Title: IT Operations Engineer (SRE)
Job Type: Contract
Location: Hybrid – Daytona Beach, Florida OR Plano, TX
Job SummaryThe ideal candidate has experience leading root cause analysis in an enterprise environment, with knowledge of the various aspects of IT systems, to include networking, infrastructure (on-prem, hybrid, cloud), endpoints, data, and modern workplace platforms. The ideal candidate has also managed endpoints on an enterprise-level, including policy management, patching, vulnerability management, observability, and their respective strategies. The ideal candidate is knowledgeable of and has employed Site Reliability Engineering best practices, identified areas for automation, and has a continuous improvement mindset.
Qualifications
- Bachelor's degree in computer science, Engineering, or a related field (or equivalent experience).
- 3+ years in a Site Reliability Engineering, Systems Engineering, or similar role.
- Strong experience with cloud platforms such as Azure, AWS or GCP (Azure preferred).
- Proficient in at least one scripting or programming language, such as Python, Go, Bash, or PowerShell.
- Proficient in Power Automate and PowerApps.
- Experience with infrastructure as code tools such as Terraform or Ansible.
- Strong understanding of Linux systems, networking, and performance tuning.
- Experience with monitoring and observability tools such as Azure Monitor, Zabbix, Grafana, Datadog, Dynatrace, LogicMonitor, ControlUp, etc.
- Preferred:
- Familiarity with ITIL/ITSM processes and incident/change management systems.
- Background in security best practices such as least privilege access, secure configurations, and patching.
- Experience supporting large-scale or distributed systems in production.
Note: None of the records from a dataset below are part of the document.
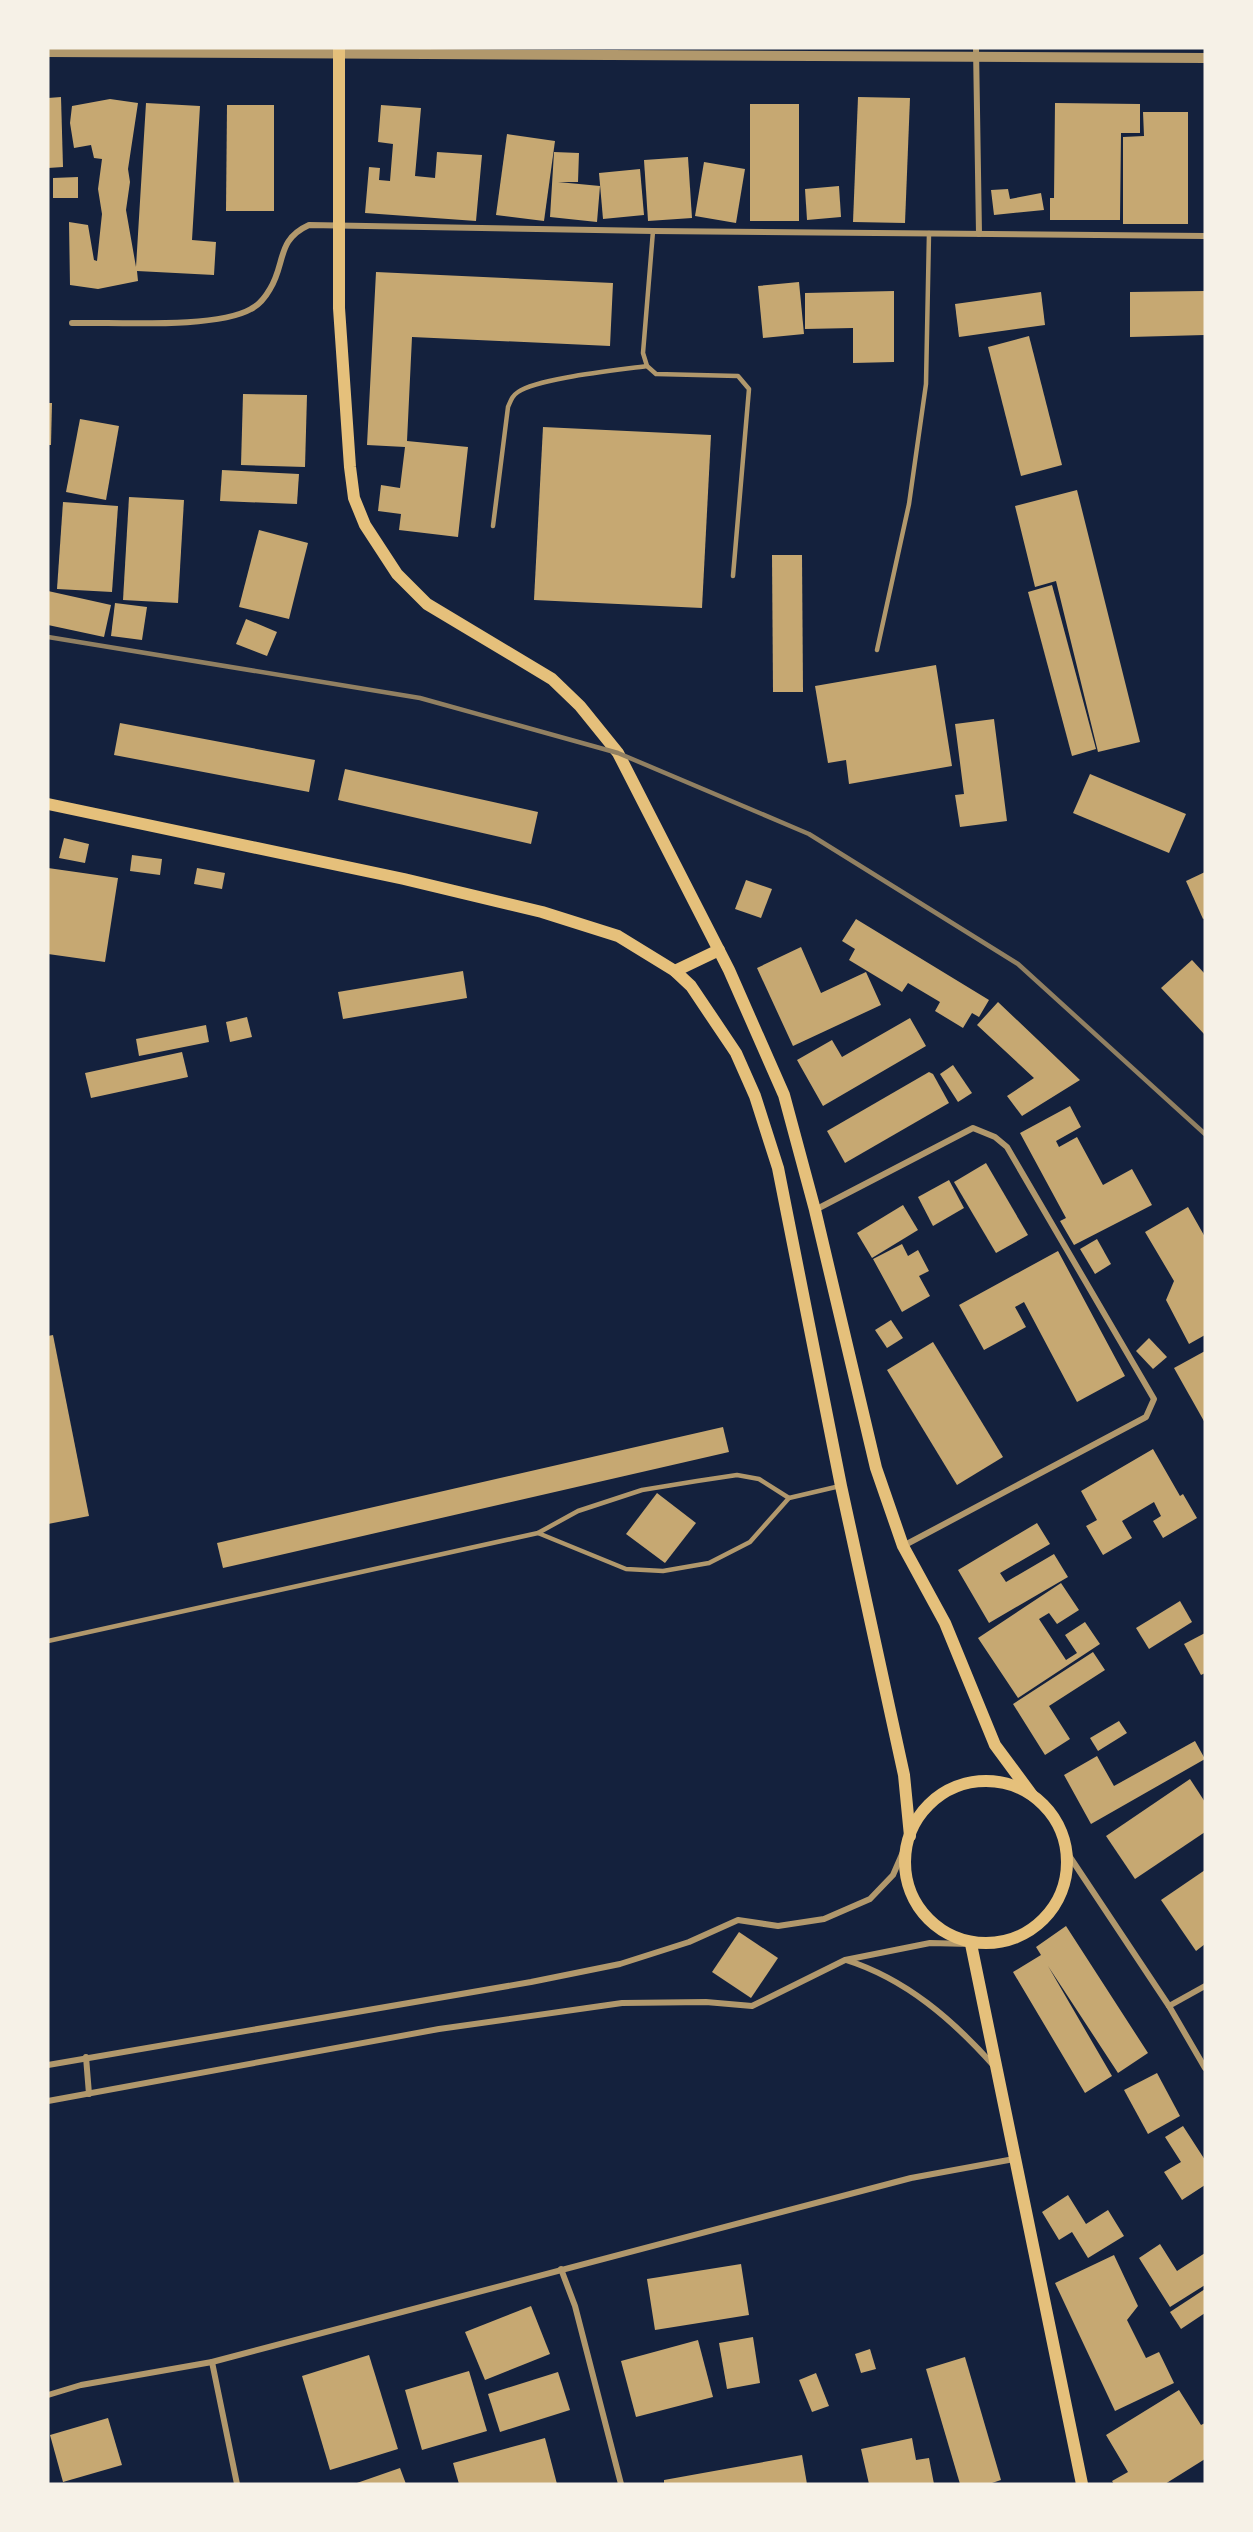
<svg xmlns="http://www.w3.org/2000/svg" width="1253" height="2532" viewBox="0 0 1253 2532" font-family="Figtree,sans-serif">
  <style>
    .building { fill: #c6a872 }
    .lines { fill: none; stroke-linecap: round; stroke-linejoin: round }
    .service { stroke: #b1986c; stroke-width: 4.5 }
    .minor { stroke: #b1986c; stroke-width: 6 }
    .tertiary { stroke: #b1986c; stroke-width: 10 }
    .secondary { stroke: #e5c07b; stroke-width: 12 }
    .rail { stroke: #918062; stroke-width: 4.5 }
  </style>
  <rect width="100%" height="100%" fill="#14213d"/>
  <g class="building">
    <path d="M61,97L63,167L48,168V98Z"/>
    <path d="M858,97L910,98L905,223L853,222Z"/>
    <path d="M110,99L138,103L128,169L130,182L126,210L136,267L146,103L200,106L192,240L216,242L214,275L137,271L138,281L98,289L70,285L69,222L88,225L94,260L97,261L102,214L98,189L102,159L94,158L91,145L74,148L70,123L72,106Z"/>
    <path d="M1055,103L1140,104V133H1121L1120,220H1050V198H1054Z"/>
    <rect x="750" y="104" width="49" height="117"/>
    <path d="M227,105H274V211H226Z"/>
    <path d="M381,105L421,108L415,176L435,178L437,152L482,155L476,221L365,213L369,167L380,168L379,180L390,181L393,144L378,142Z"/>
    <path d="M1143,112H1188V224H1123V137L1144,136Z"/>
    <path d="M507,134L555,141L544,221L496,215Z"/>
    <path d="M554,152L579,153L578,182H558L600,186L597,222L550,217Z"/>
    <path d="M688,157L692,218L648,221L644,160Z"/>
    <path d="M704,162L745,169L736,223L695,216Z"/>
    <path d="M640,169L644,215L603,219L599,173Z"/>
    <path d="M78,177V198H53V178Z"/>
    <path d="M839,186L841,217L807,220L805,189Z"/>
    <path d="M1008,189L1010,199L1041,193L1044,210L994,215L991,190Z"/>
    <path d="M376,272L613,283L610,346L412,337L407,441L468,447L458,537L399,530L401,514L378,511L381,485L400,488L405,447L367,445Z"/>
    <path d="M799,282L804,334L763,338L758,286Z"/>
    <path d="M894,291V362L853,363V328L805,329V293Z"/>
    <path d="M1205,291V335L1130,337V292Z"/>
    <path d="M1041,292L1045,325L959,337L955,304Z"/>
    <path d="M1029,336L1062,465L1021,476L988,347Z"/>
    <path d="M243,394L307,395L305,467L241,465Z"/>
    <path d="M48,403H52L51,445H48Z"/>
    <path d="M80,419L119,426L106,500L66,492Z"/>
    <path d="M543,427L711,435L702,608L534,600Z"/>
    <path d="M222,470L299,474L297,504L220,501Z"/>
    <path d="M1077,490L1140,742L1098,752L1056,581L1035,587L1015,506Z"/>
    <path d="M129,497L184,500L178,603L123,600Z"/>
    <path d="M63,502L118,506L112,592L57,589Z"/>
    <path d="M259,530L308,543L289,619L239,607Z"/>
    <path d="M772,555H802L803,692H773Z"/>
    <path d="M1052,585L1096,749L1072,756L1028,592Z"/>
    <path d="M48,591L111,605L104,637L48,625Z"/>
    <path d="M115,603L147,607L142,640L111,636Z"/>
    <path d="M246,619L277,632L267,656L236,644Z"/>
    <path d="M936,665L952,766L849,784L846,760L828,763L815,686Z"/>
    <path d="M994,719L1007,821L960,827L955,795L964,794L955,724Z"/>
    <path d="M120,723L315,760L309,792L114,755Z"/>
    <path d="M345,769L538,812L531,844L338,800Z"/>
    <path d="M1090,774L1186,814L1169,853L1073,813Z"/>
    <path d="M64,838L89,844L85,863L59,858Z"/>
    <path d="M132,855L162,859L160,875L130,871Z"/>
    <path d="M48,868L118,878L105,962L48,954Z"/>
    <path d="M197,868L225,873L222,889L194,884Z"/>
    <path d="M1205,872V918L1203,919L1186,881Z"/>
    <path d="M746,880L772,889L761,918L735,909Z"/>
    <path d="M856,919L989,1000L979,1017L972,1013L963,1028L935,1011L940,1002L908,983L902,992L849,960L855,949L842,941Z"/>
    <path d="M801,947L821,993L866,972L881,1005L793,1046L757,968Z"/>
    <path d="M1192,960L1205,974V1035L1161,988Z"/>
    <path d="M463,971L467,998L343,1019L338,992Z"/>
    <path d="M998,1002L1080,1080L1022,1116L1007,1096L1034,1078L977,1025Z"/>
    <path d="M247,1017L252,1037L230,1042L226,1022Z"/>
    <path d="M910,1018L926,1046L823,1106L797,1060L832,1040L842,1057Z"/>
    <path d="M206,1025L209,1042L139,1056L136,1039Z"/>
    <path d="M182,1052L188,1077L91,1098L85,1073Z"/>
    <path d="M953,1065L972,1093L958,1102L940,1074Z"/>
    <path d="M929,1072L933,1074L949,1103L845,1163L827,1131Z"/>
    <path d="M1070,1106L1081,1127L1056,1141L1059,1147L1077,1137L1103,1185L1132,1169L1152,1205L1074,1245L1060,1221L1066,1218L1020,1133Z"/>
    <path d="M986,1163L1028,1235L996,1253L954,1182Z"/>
    <path d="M949,1180L964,1208L933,1226L918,1197Z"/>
    <path d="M903,1205L918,1230L872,1258L857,1233Z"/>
    <path d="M1188,1207L1205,1237V1335L1189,1344L1166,1300L1174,1281L1145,1232Z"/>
    <path d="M1097,1239L1111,1264L1095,1274L1080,1249Z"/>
    <path d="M902,1244L908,1256L918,1250L929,1271L919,1276L930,1296L902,1312L873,1259Z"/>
    <path d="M1058,1251L1125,1376L1077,1402L1024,1302L1015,1307L1026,1327L984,1350L959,1305Z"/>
    <path d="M891,1320L903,1338L887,1348L875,1330Z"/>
    <path d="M53,1335L89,1516L48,1524V1336Z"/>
    <path d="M1149,1338L1167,1357L1153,1369L1136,1351Z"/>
    <path d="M933,1342L1003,1457L957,1485L887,1370Z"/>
    <path d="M1205,1351V1423L1174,1368Z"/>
    <path d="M723,1427L729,1452L223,1568L217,1543Z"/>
    <path d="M1153,1449L1180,1496L1183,1494L1197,1518L1163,1538L1153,1521L1161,1516L1154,1502L1122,1521L1132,1538L1103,1555L1086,1526L1097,1520L1081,1491Z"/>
    <path d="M657,1493L696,1523L665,1563L626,1534Z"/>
    <path d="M1037,1523L1050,1544L1000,1573L1006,1582L1054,1554L1068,1577L989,1623L958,1570Z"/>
    <path d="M1061,1583L1079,1610L1057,1624L1049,1613L1039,1619L1066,1660L1077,1653L1065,1635L1085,1622L1100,1644L1018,1698L978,1638Z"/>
    <path d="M1180,1601L1192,1622L1149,1649L1136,1628Z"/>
    <path d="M1205,1633V1673L1201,1675L1184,1644Z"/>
    <path d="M1093,1652L1105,1670L1049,1706L1070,1739L1045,1755L1013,1704Z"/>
    <path d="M1119,1721L1127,1733L1098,1751L1090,1738Z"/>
    <path d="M1195,1741L1205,1759L1091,1824L1064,1775L1097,1756L1114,1786Z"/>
    <path d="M1190,1779L1205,1802V1832L1135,1879L1106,1836Z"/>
    <path d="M1205,1870V1944L1196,1951L1161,1900Z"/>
    <path d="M1066,1926L1148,2053L1118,2073L1048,1966L1112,2076L1085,2093L1013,1972L1041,1955L1036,1947Z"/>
    <path d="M739,1932L778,1958L751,1998L712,1972Z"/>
    <path d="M1157,2073L1180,2116L1148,2134L1124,2090Z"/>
    <path d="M1183,2126L1205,2160V2185L1182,2200L1164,2172L1181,2162L1165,2137Z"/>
    <path d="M1068,2195L1086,2224L1108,2210L1124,2236L1088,2258L1072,2232L1059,2240L1042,2212Z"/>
    <path d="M1160,2244L1177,2271L1205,2253V2285L1170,2307L1139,2258Z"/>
    <path d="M1114,2255L1138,2306L1127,2320L1146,2358L1159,2352L1174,2383L1115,2411L1055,2283Z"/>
    <path d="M741,2264L749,2315L655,2330L647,2279Z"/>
    <path d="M1205,2289V2313L1181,2329L1170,2312Z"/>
    <path d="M531,2306L550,2354L485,2380L465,2332Z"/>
    <path d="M753,2337L760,2383L727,2389L719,2343Z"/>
    <path d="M698,2340L713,2397L636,2417L621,2361Z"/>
    <path d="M870,2349L876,2369L861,2373L855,2354Z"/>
    <path d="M369,2355L398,2449L330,2470L302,2376Z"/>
    <path d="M965,2357L1001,2480L989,2484H960L926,2369Z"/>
    <path d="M469,2371L487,2431L422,2450L405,2390Z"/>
    <path d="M558,2372L570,2410L500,2432L488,2394Z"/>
    <path d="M816,2373L829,2406L812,2412L799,2380Z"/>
    <path d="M1179,2390L1201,2425L1205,2423V2459L1165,2484H1114L1112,2481L1128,2472L1106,2435Z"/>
    <path d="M108,2418L122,2465L63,2482L50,2435Z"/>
    <path d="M545,2438L557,2484H459L453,2463Z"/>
    <path d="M912,2438L916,2460L929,2458L934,2484H869L861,2449Z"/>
    <path d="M802,2455L807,2484H664V2480Z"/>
    <path d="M400,2468L406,2484H354Z"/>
  </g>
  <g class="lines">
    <g class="service">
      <path d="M653,231L643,353L647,366L656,374L738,376L749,389L733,576"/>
      <path d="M493,526L508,407C511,400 512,396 518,392C538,378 619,370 647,366"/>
      <path d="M877,650L909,504L926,384L929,233"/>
      <path d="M538,1533L626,1569L663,1571L709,1563L750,1542L789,1498L840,1486"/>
      <path d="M48,1641L538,1533L578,1511L642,1490L697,1481L737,1475L759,1479L789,1498"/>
    </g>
    <g class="minor">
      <path d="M976,48L979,234"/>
      <path d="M72,323C116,322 216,329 251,309C259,305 266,296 270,289C286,263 276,240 309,225L653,231L1205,236"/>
      <path d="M815,1210L973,1128L995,1137L1007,1147L1154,1399L1146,1417L903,1546"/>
      <path d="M1066,1851L1169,2006L1205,2068"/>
      <path d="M846,1960C906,1979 953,2020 994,2066"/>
      <path d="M1169,2006L1205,1986"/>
      <path d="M86,2057L89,2094"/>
      <path d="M48,2065L531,1982L620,1964L689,1942L738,1920L778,1926L824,1919L870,1899L893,1875L910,1836"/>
      <path d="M48,2101L439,2029L622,2003L706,2002L752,2006L845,1960L930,1943L971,1944"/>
      <path d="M561,2269L575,2306L621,2484"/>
      <path d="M212,2362L237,2484"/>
      <path d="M48,2395L81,2385L212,2362L911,2178L1014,2159"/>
    </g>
    <path class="tertiary" d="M48,52L1205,58"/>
    <g class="secondary">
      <path d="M339,48V308L350,467L354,498L365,525L397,574L427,604L552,679L580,706L618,753L729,970L784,1095L815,1210L876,1468L903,1546L945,1623L995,1745L1032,1795"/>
      <path d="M48,804L404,879L542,912L618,936L675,971L691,986L736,1053L755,1096L778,1168L841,1486L904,1775L910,1836"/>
      <path d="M675,971L719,950"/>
      <circle cx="986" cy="1862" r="81"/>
      <path d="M971,1944L1082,2484"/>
    </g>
    <path class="rail" d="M48,637L420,698L618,753L809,834L1018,964L1205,1134"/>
  </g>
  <rect width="1253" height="2532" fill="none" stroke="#f6f1e7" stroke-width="99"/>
</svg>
- Knowledge of FinOps or cost optimization in cloud environments.
- Hands-on experience with containerization and orchestration tools such as Docker or Kubernetes.
- Systems administration experience, to include applying best practices, optimization, and vendor management.
Description and Responsibilities
- Ensure reliability and uptime of production systems through monitoring, incident response, and capacity planning.
- Develop and maintain automated solutions for configuration, deployment, monitoring, and alerting/self-healing.
- Work with application and infrastructure teams to design resilient and scalable systems.
- Participate in on-call rotations, responding to incidents, and performing root cause analysis.
- Define and track SLIs, SLOs, and SLAs, using data to drive operational decisions.
- Continuously improve system performance, cost efficiency, and observability.
- Collaborate with developers to integrate reliability and security best practices into the software development lifecycle.
- Document processes, runbooks, and architectural decisions.
Eligibility: All applications current authorized to live and work in the United States on a Permanent basis are welcome to apply. Must be currently residing in the US. Sponsorship is not available for this position.
Wright Technical Services and our client are Equal Opportunity Employers. We celebrate diversity and are committed to creating an inclusive environment for all employees. All qualified applicants will receive consideration for employment without regard to race, color, religion, sex, sexual orientation, gender identity, national origin, disability, or veteran status.